After the Battle of Port Vaugeois, the Mabifian forces pushed down the Mugwagwa, attacking retreating Rwizikuran forces. The offensives lasted from March 16th to the 20th, otherwise known as the Scourge of the Mugwagwa. Hugo ǁkhal Sundala led most of the final offensive, known as particularly brutal yet incompetent commander. In the final winning offensive, Hugo's leadership had high casualties and communication issues. Tsalar assumed control over the advance on the 18th and his guerrilla forces, mostly composed of local recruits, drove the rest of the Rwzizkuran forces out of the region, and captured many more villages. While some of Yekumavirira remained under Rwizikuran control, centered on the town of Tchinamano, most of the area was lost by the 19th of March.
A ceasefire was declared on the 20th, however Mabifian forces continued to repeatedly violate by engaging skirmishes and ambushes. When talks were threatened, various non-government militia's were propped up to continue harassment along the purple line. Mabifian soldiers had also been fighting local Sotiran insurgents that rose around Port Vaugeois, leading to a campaign to remove the insurgents from the city.
On the 20th of March, a ceasefire was agreed, in order to facilitate talks in Snarksburgh, Caldia. The peace talks began out of fear for the war growing far too out-of-control, as the conflict was soon dubbed conventional and high lethality. Over the course of five months, the Mabifian-Rwizikuran War had reached large numbers of casualties that was showing an affects on both economies. The Mabifian Prime Minister Idu Tsakhaja agreed to a ceasefire several days into the talks, however held out on the division of Yekumavirira. On the 21st a covert offensive was launched by propped up local groups to try and seize the remaining areas of Yekumavirira under Rwizikuran control, but it had ultimately failed to succeed in time.
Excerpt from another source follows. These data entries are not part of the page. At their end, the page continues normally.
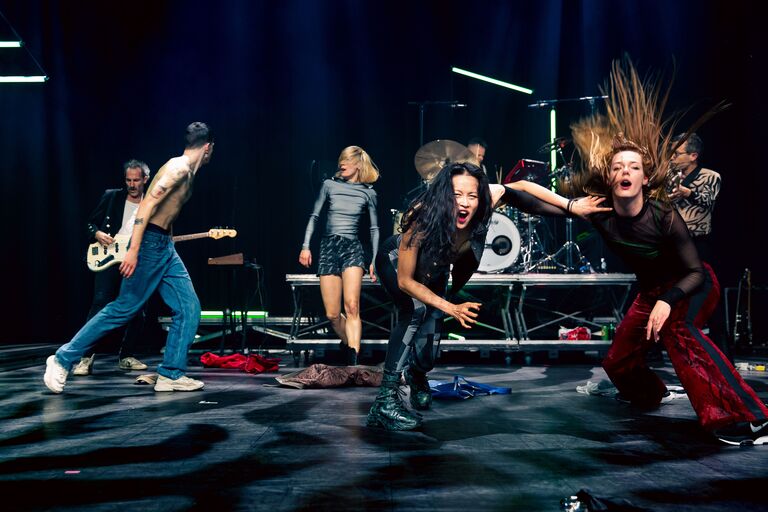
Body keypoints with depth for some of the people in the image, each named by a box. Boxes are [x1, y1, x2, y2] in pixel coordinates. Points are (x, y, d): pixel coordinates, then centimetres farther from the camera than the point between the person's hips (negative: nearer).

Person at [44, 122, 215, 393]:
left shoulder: (187, 172, 15)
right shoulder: (179, 168, -14)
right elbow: (148, 204, -22)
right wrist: (133, 250, -27)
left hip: (166, 247, 10)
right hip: (150, 243, -10)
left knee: (189, 308, 3)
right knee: (124, 308, -4)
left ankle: (171, 374, 6)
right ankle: (62, 360, 6)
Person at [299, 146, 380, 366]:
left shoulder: (368, 192, 4)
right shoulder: (330, 184, 6)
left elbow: (374, 228, 10)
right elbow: (314, 216, 12)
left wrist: (374, 261, 5)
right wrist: (305, 246, 5)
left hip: (352, 248, -2)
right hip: (328, 247, 2)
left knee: (351, 305, -21)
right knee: (332, 314, 0)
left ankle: (353, 361, -23)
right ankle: (349, 344, 28)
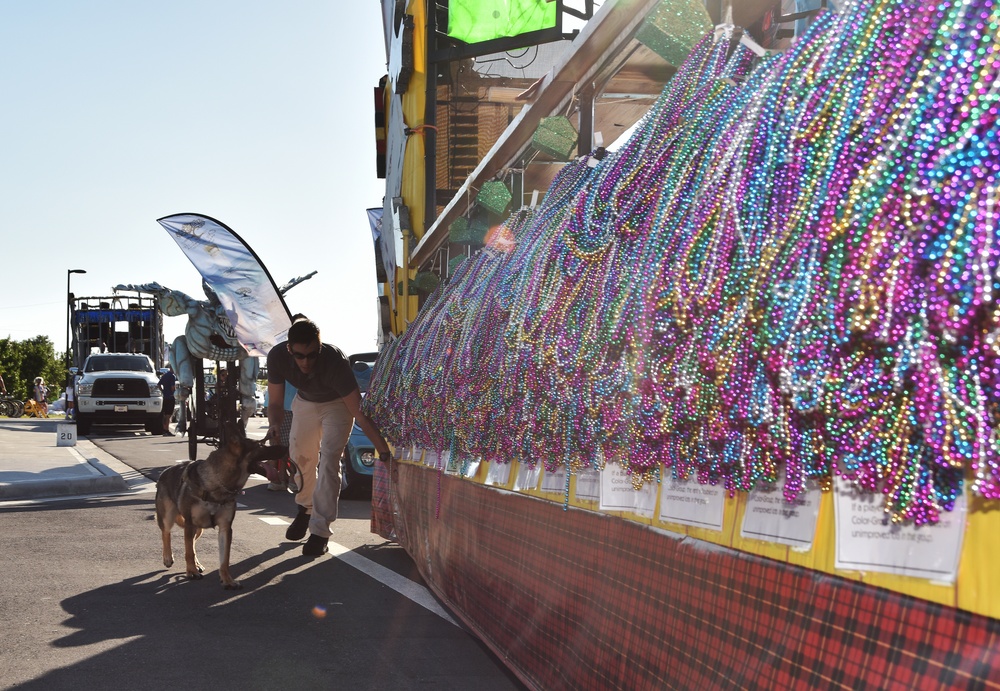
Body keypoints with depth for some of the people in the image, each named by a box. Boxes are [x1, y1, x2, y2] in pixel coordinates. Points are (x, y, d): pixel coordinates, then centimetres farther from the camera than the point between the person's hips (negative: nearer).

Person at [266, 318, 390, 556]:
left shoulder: (334, 361, -42)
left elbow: (359, 413, -38)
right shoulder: (277, 357, -31)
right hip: (305, 402, 4)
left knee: (329, 460, -16)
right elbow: (275, 402, -18)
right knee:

Meanwhile in Snarksburgh, the Rwizikuran ambassador to Caldia, Tirivangani Chiweshe, suggested a population exchange, where all Sotirians residing in Yekumavirira will be repatriated to Rwizikuru, and all Irfanics living there will be repatriated to Mabifia. He also suggested that "to prevent further hostilities," the ceasefire line should be designated as the international border between the two countries, and to have peacekeepers from the Community of Nations guard the ceasefire line.
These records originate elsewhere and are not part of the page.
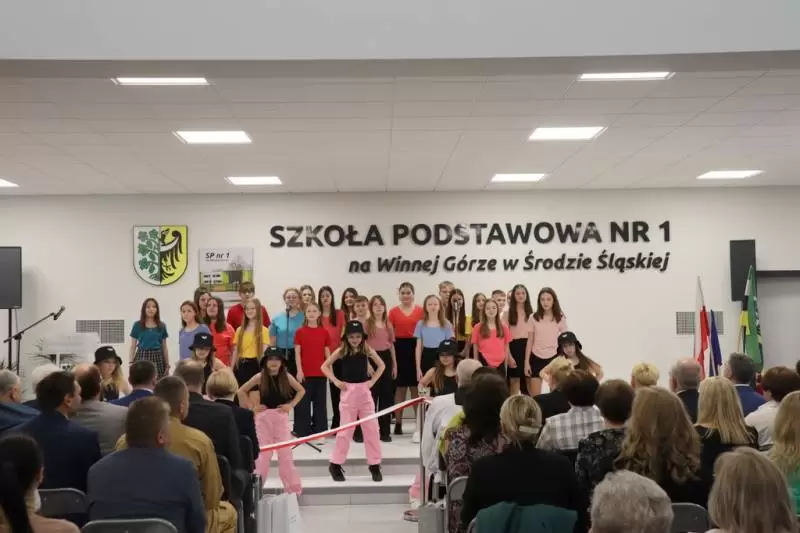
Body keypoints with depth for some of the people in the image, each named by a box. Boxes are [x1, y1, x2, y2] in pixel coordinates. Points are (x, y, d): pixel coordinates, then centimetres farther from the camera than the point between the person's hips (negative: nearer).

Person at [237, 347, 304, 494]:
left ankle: (293, 486, 8)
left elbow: (301, 390, 12)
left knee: (285, 452, 2)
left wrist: (291, 405, 2)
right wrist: (252, 406, -2)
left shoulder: (286, 376, -1)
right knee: (262, 452, 2)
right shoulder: (260, 377, -5)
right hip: (263, 417, -1)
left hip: (281, 417, 1)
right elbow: (241, 391, 2)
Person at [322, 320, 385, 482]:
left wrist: (373, 381, 0)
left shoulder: (367, 350, 0)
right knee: (345, 430, 1)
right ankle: (335, 464, 13)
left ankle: (375, 465, 11)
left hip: (364, 391, 2)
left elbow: (381, 365, 12)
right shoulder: (341, 351, -4)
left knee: (371, 429, 2)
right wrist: (336, 381, -7)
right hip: (348, 392, -2)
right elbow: (324, 366, 2)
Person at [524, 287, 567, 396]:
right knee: (534, 396, -1)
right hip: (536, 358, 0)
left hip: (553, 357, 0)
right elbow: (529, 342, 4)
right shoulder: (534, 318, 0)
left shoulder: (560, 318, -1)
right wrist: (526, 362, 0)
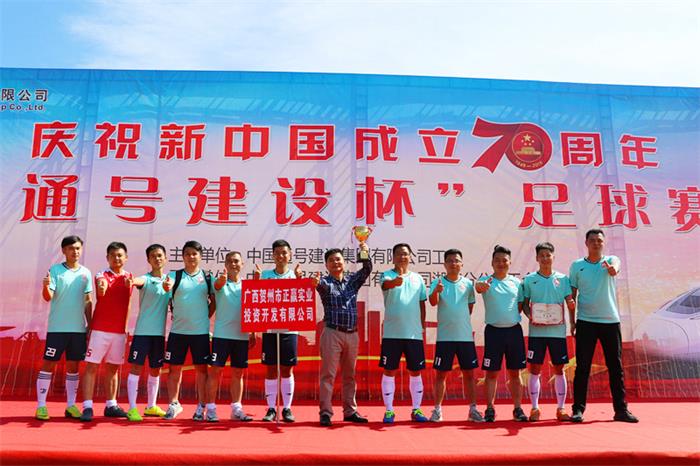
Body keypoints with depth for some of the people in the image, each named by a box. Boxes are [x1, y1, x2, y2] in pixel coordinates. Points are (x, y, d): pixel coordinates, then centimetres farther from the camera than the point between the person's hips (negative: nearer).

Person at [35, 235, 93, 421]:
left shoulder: (86, 273, 8)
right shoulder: (55, 270, -2)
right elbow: (48, 297, -10)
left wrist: (90, 325, 8)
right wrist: (45, 286, -32)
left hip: (79, 328, 3)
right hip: (57, 327, -3)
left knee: (73, 366, 9)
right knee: (48, 364, 1)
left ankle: (71, 406, 17)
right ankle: (41, 406, 10)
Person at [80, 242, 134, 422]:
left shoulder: (129, 278, 9)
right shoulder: (101, 276, -2)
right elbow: (100, 293, -24)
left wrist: (126, 327, 11)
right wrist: (101, 287, -47)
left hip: (120, 331, 4)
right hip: (100, 329, -4)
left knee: (113, 368, 11)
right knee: (92, 366, -4)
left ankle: (111, 405, 19)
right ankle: (87, 407, -2)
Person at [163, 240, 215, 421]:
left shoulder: (207, 277, 5)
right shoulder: (175, 275, 3)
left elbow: (214, 302, 11)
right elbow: (169, 284, -21)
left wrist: (206, 317, 2)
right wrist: (167, 285, -42)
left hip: (201, 331, 0)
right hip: (178, 330, 0)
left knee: (201, 368, 3)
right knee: (175, 368, 7)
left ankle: (201, 406, 13)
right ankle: (174, 404, 21)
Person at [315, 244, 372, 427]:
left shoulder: (353, 280, 12)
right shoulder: (325, 282, 0)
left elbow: (367, 269, -1)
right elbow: (322, 285, -23)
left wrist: (365, 254, -20)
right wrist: (315, 283, -48)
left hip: (352, 334, 4)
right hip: (332, 333, -4)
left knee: (350, 375, 11)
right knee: (328, 374, -4)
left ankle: (350, 411, 19)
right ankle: (325, 412, 1)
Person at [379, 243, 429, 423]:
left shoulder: (418, 278, 11)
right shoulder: (387, 275, 0)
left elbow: (422, 304, 15)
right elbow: (386, 284, -25)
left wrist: (423, 326, 9)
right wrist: (396, 280, -48)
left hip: (414, 334, 3)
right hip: (392, 333, -3)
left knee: (415, 371, 8)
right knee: (389, 371, 2)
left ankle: (416, 410, 20)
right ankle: (389, 410, 12)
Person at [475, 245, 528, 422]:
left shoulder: (516, 282, 8)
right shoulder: (486, 280, -2)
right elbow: (479, 287, -26)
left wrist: (516, 317, 1)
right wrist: (481, 286, -48)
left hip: (514, 330, 3)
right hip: (493, 330, -3)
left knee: (515, 372, 9)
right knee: (492, 372, 2)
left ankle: (517, 409, 18)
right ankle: (490, 409, 10)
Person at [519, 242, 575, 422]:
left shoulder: (562, 278, 6)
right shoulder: (529, 279, 4)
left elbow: (570, 303, 5)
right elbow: (524, 304, 7)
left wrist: (572, 322, -14)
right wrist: (530, 317, -11)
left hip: (558, 330, 1)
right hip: (536, 331, -1)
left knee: (559, 369, 6)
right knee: (535, 370, 1)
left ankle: (561, 408, 16)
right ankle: (535, 408, 10)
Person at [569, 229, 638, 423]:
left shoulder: (611, 260, 4)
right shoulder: (576, 265, 5)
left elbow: (615, 269, -22)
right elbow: (572, 295, 7)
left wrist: (611, 269, -46)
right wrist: (572, 321, 1)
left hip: (610, 320, 1)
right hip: (585, 322, 0)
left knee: (616, 367, 5)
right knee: (582, 367, 0)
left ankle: (621, 409, 14)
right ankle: (578, 408, 6)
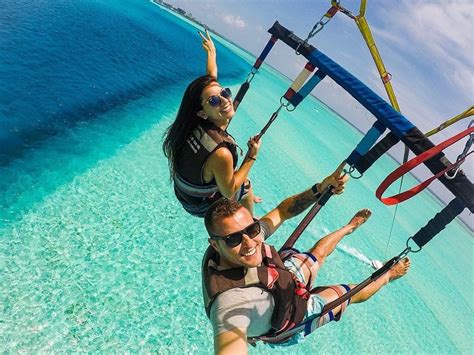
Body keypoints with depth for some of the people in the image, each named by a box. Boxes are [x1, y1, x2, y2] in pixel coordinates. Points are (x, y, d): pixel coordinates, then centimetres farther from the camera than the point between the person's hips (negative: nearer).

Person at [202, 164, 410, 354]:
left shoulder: (248, 231, -29)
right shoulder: (231, 301, -50)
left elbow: (282, 211, -16)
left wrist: (321, 187, -30)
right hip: (291, 320, -5)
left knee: (320, 250, 25)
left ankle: (349, 228, 61)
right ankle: (387, 276, 49)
One of the greatest impacts of the war was the expulsion of Yekumaviriran Irfanic people to Mabifia, and the expulsion of Yekumaviriran Sotirians to Rwizikuru as part of the Treaty of Snarksburgh which ended the war between the two countries. As this population exchange made no distinctions along ethnic lines, veRwizi who followed the Irfanic faith and who had known no other country, and Sotirian Kirobyi and Mirites, who likewise knew no other country, found themselves in unfamiliar territories.
Diplomatically, relations remained frosty between the two sides since the war: until February 2020, relations were non-existent, with protecting powers representing each country in another. The border between Mabifia and Rwizikuru is closed, only opening for special occasions, usually involving sporting events held in the other country, in order to allow fans and the team to go to the other country. However, on 2 February 2020, Munashe Ngonidzashe formally re-established diplomatic relations.
In addition, Rwizikuru maintained its claim over Yekumavirira: while the areas remaining under Rwizikuran rule were transferred to the district of Ndarira in April 1969, the district of Yekumavirira still officially existed until the passage of the new Rwizikuran constitution in January 2020, when it was formally abolished.